## [TASK STATEMENT]
Write out the full set of records exactly. Any pictures in them do not belong in the copy.

(Camera geometry data)

○ ○ ○ ○ ○

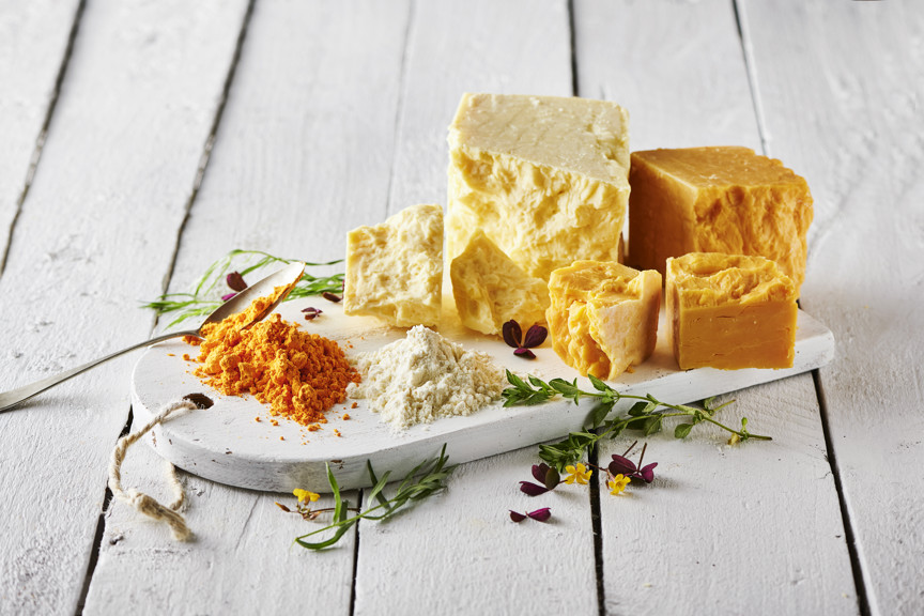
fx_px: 2695
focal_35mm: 105
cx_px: 462
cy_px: 308
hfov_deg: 19.5
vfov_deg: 13.0
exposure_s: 1/20
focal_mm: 105
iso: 100
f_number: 8
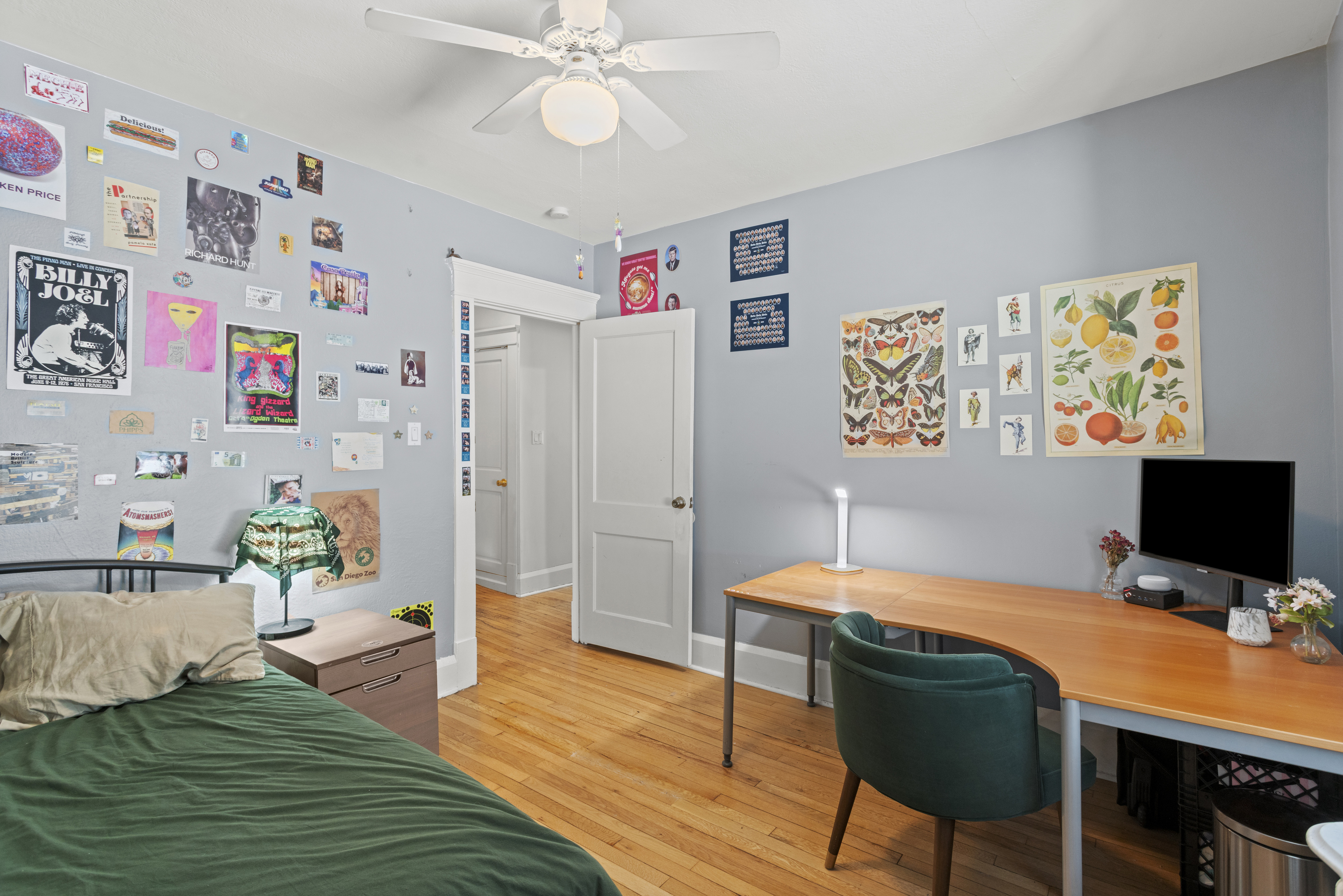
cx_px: 672
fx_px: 634
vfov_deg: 70.4
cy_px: 448
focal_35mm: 17
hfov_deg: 93.3
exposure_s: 1/1.25
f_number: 8
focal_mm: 17
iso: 640
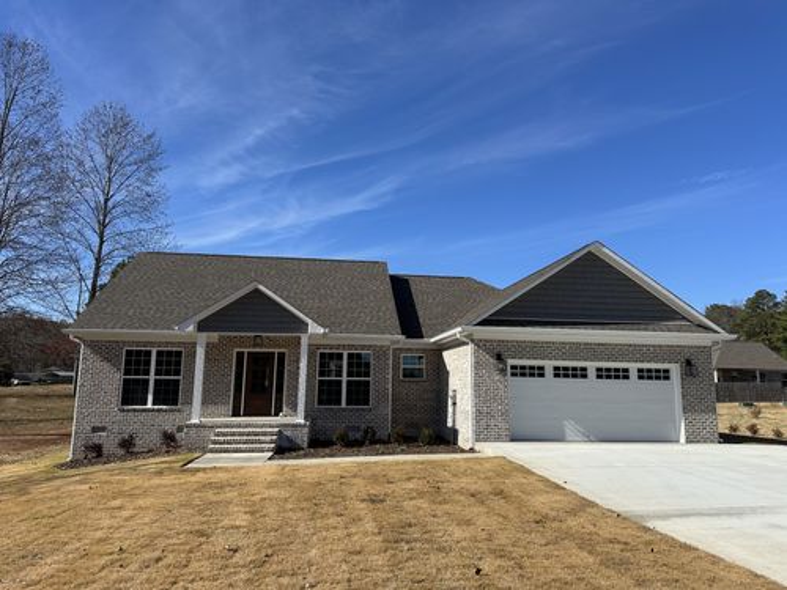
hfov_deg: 71.6
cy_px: 295
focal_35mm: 24
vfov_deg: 56.8
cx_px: 394
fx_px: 546
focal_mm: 6.86
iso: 80
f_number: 1.78
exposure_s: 1/4545
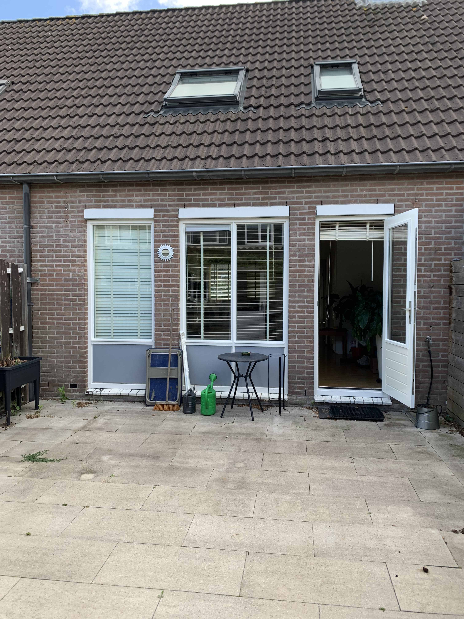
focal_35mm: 26
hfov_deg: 53.1
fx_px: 465
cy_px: 310
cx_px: 232
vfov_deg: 67.3
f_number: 1.8
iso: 25
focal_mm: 4.25
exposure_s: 1/374
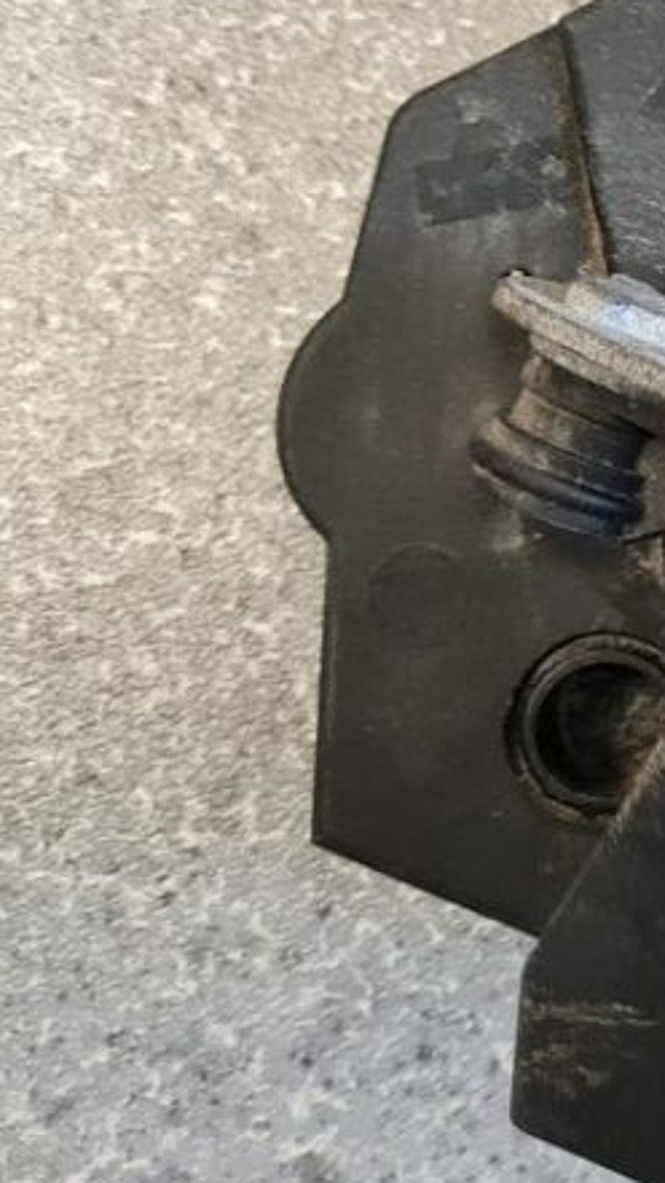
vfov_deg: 23.1
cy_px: 139
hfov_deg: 11.6
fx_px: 2822
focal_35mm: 90
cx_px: 1486
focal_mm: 5.4
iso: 320
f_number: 1.8
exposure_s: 1/100
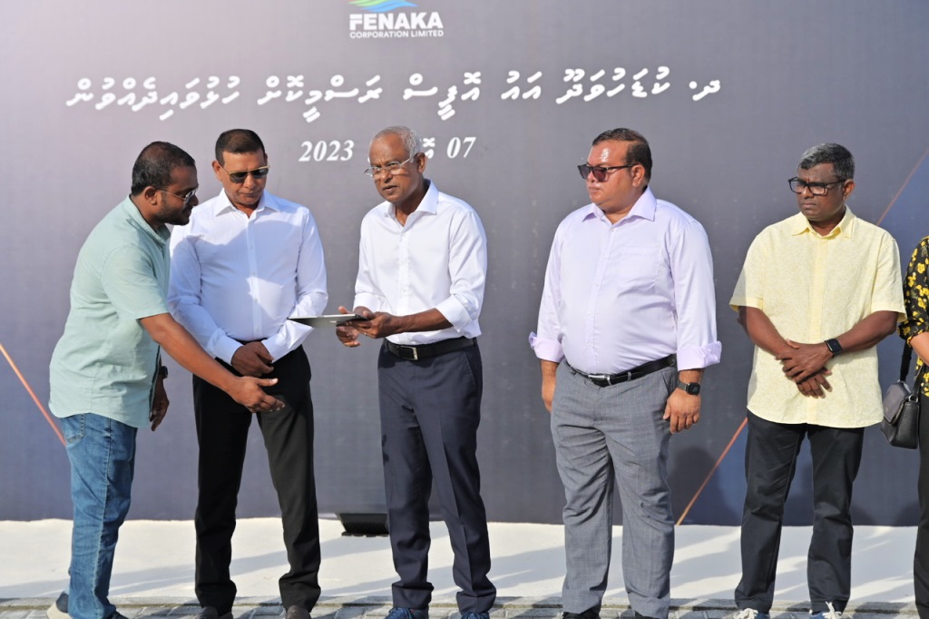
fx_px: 1599
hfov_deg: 32.4
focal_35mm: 62
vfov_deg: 21.9
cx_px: 464
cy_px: 310
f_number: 4.5
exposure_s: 1/1250
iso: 200
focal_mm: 62
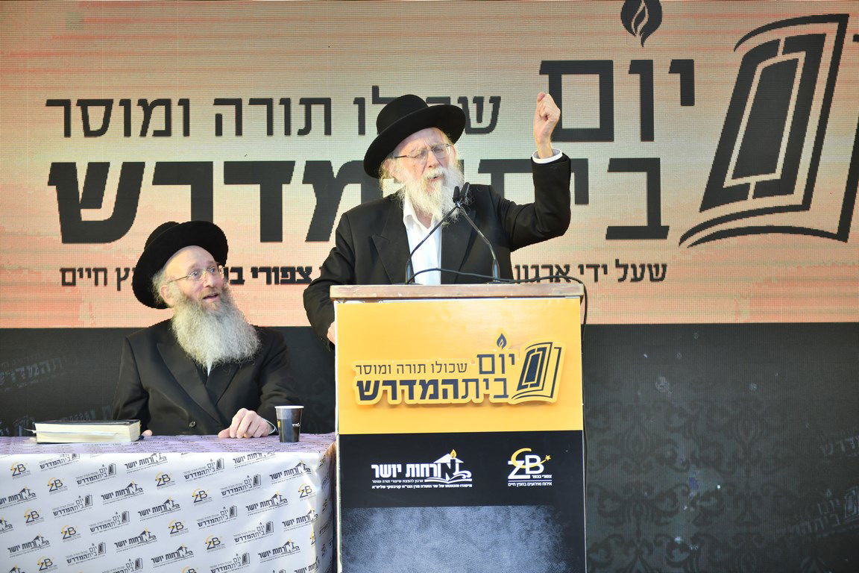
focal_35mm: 62
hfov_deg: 32.4
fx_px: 1479
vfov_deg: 21.9
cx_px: 430
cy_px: 286
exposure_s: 1/160
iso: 640
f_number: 20
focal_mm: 62
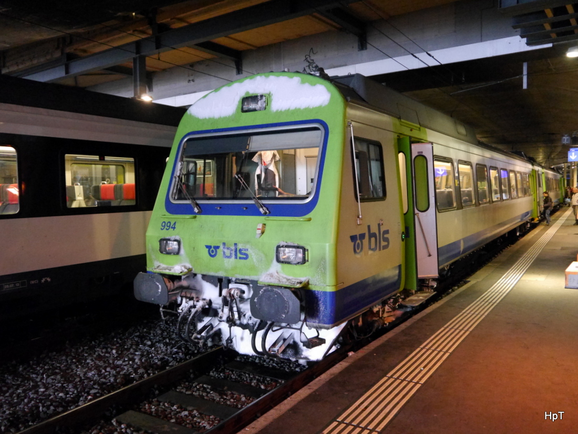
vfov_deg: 46.8
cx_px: 289
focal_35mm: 30
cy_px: 217
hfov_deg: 60.0
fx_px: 501
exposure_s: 1/50
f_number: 3.5
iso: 3200
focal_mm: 15
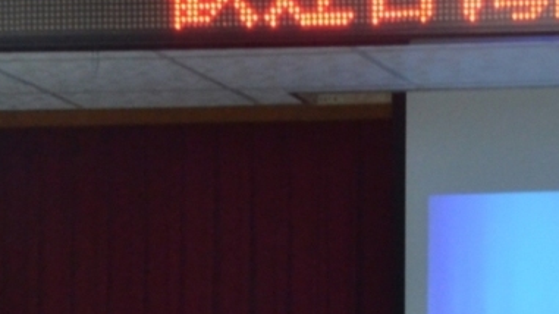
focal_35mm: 291
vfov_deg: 4.1
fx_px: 4312
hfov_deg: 7.4
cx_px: 618
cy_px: 701
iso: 800
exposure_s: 1/40
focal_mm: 38
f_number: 4.5
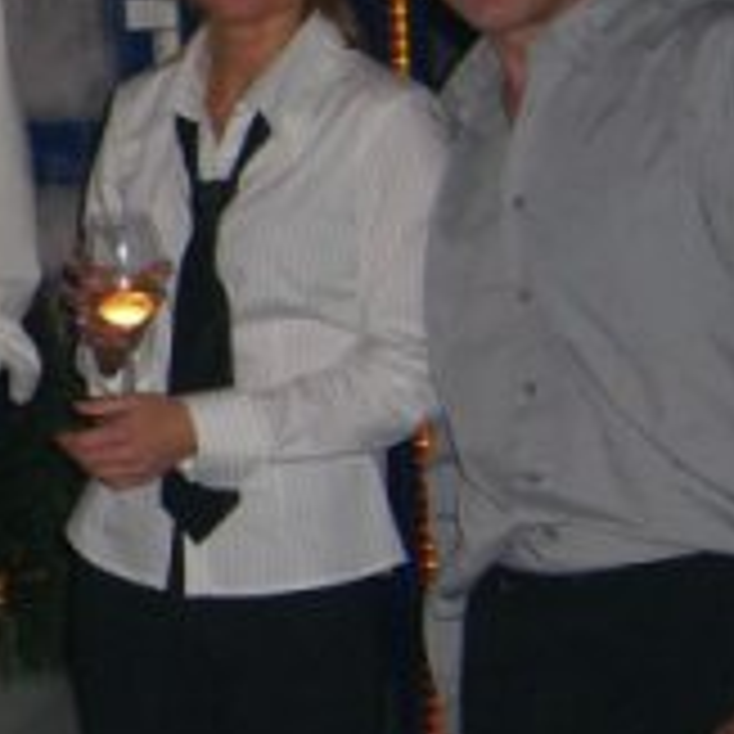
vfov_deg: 11.6
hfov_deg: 11.0
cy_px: 266
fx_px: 3598
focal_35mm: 150
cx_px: -491
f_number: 3.1
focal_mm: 9.5
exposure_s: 1/60
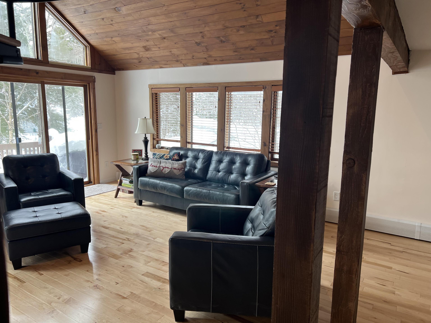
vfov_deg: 53.1
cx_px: 216
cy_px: 162
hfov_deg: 67.3
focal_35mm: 26
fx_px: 324
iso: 64
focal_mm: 5.7
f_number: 1.5
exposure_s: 1/120
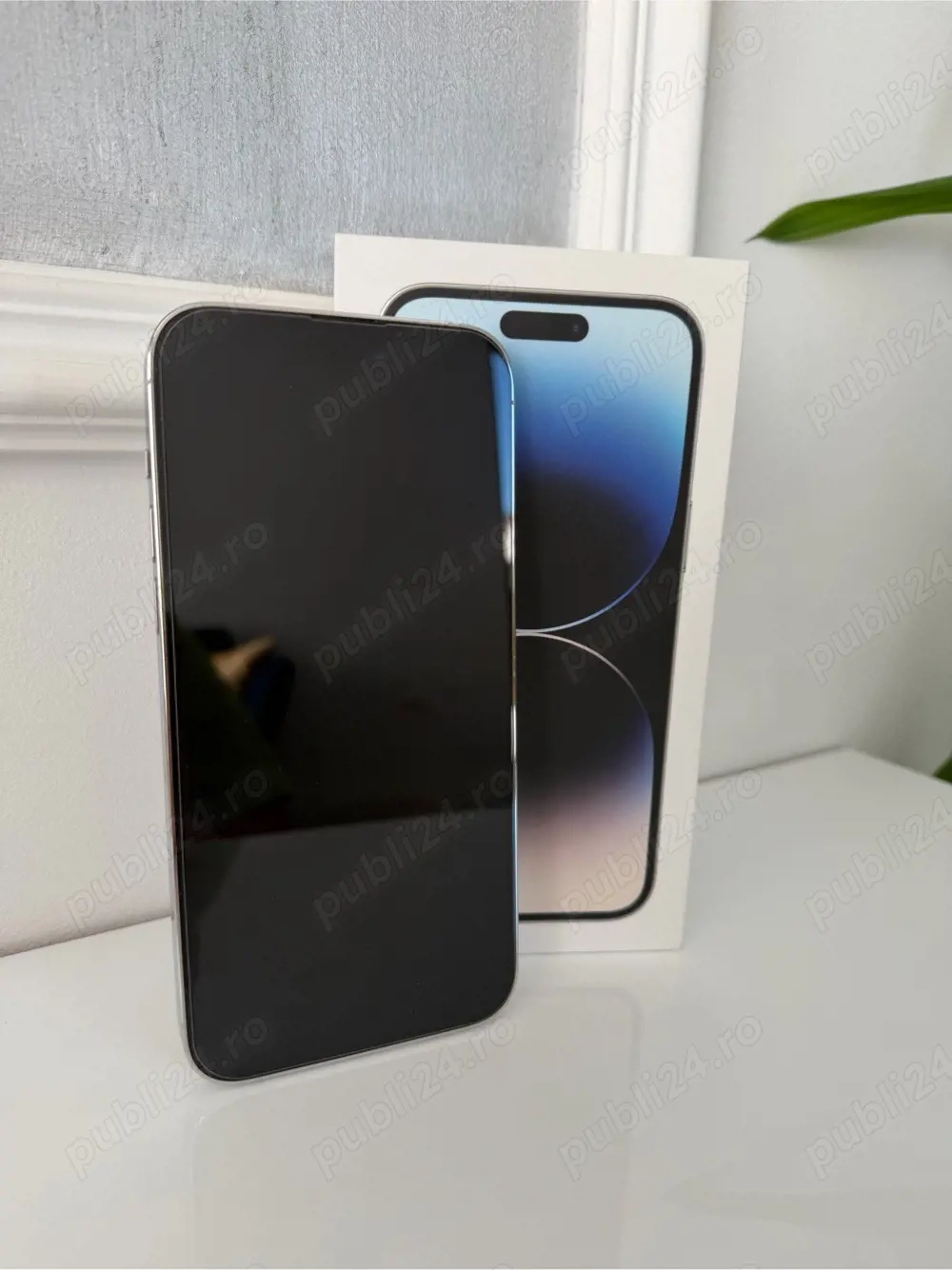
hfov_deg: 56.8
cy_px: 635
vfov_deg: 71.6
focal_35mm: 24
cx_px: 476
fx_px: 880
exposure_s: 1/208
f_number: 1.78
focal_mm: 6.76
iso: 64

○ ○ ○ ○ ○

## [WRITTEN SOLUTION]
fx_px: 2695
focal_35mm: 105
cx_px: 462
cy_px: 308
hfov_deg: 19.5
vfov_deg: 13.0
exposure_s: 1/20
focal_mm: 105
iso: 100
f_number: 8
cx_px: 672
fx_px: 634
vfov_deg: 70.4
cy_px: 448
focal_35mm: 17
hfov_deg: 93.3
exposure_s: 1/1.25
f_number: 8
focal_mm: 17
iso: 640
hfov_deg: 71.6
cy_px: 295
focal_35mm: 24
vfov_deg: 56.8
cx_px: 394
fx_px: 546
focal_mm: 6.86
iso: 80
f_number: 1.78
exposure_s: 1/4545
focal_35mm: 26
hfov_deg: 53.1
fx_px: 465
cy_px: 310
cx_px: 232
vfov_deg: 67.3
f_number: 1.8
iso: 25
focal_mm: 4.25
exposure_s: 1/374
vfov_deg: 23.1
cy_px: 139
hfov_deg: 11.6
fx_px: 2822
focal_35mm: 90
cx_px: 1486
focal_mm: 5.4
iso: 320
f_number: 1.8
exposure_s: 1/100
fx_px: 1599
hfov_deg: 32.4
focal_35mm: 62
vfov_deg: 21.9
cx_px: 464
cy_px: 310
f_number: 4.5
exposure_s: 1/1250
iso: 200
focal_mm: 62
focal_35mm: 62
hfov_deg: 32.4
fx_px: 1479
vfov_deg: 21.9
cx_px: 430
cy_px: 286
exposure_s: 1/160
iso: 640
f_number: 20
focal_mm: 62
vfov_deg: 46.8
cx_px: 289
focal_35mm: 30
cy_px: 217
hfov_deg: 60.0
fx_px: 501
exposure_s: 1/50
f_number: 3.5
iso: 3200
focal_mm: 15
focal_35mm: 291
vfov_deg: 4.1
fx_px: 4312
hfov_deg: 7.4
cx_px: 618
cy_px: 701
iso: 800
exposure_s: 1/40
focal_mm: 38
f_number: 4.5
vfov_deg: 11.6
hfov_deg: 11.0
cy_px: 266
fx_px: 3598
focal_35mm: 150
cx_px: -491
f_number: 3.1
focal_mm: 9.5
exposure_s: 1/60
vfov_deg: 53.1
cx_px: 216
cy_px: 162
hfov_deg: 67.3
focal_35mm: 26
fx_px: 324
iso: 64
focal_mm: 5.7
f_number: 1.5
exposure_s: 1/120
hfov_deg: 56.8
cy_px: 635
vfov_deg: 71.6
focal_35mm: 24
cx_px: 476
fx_px: 880
exposure_s: 1/208
f_number: 1.78
focal_mm: 6.76
iso: 64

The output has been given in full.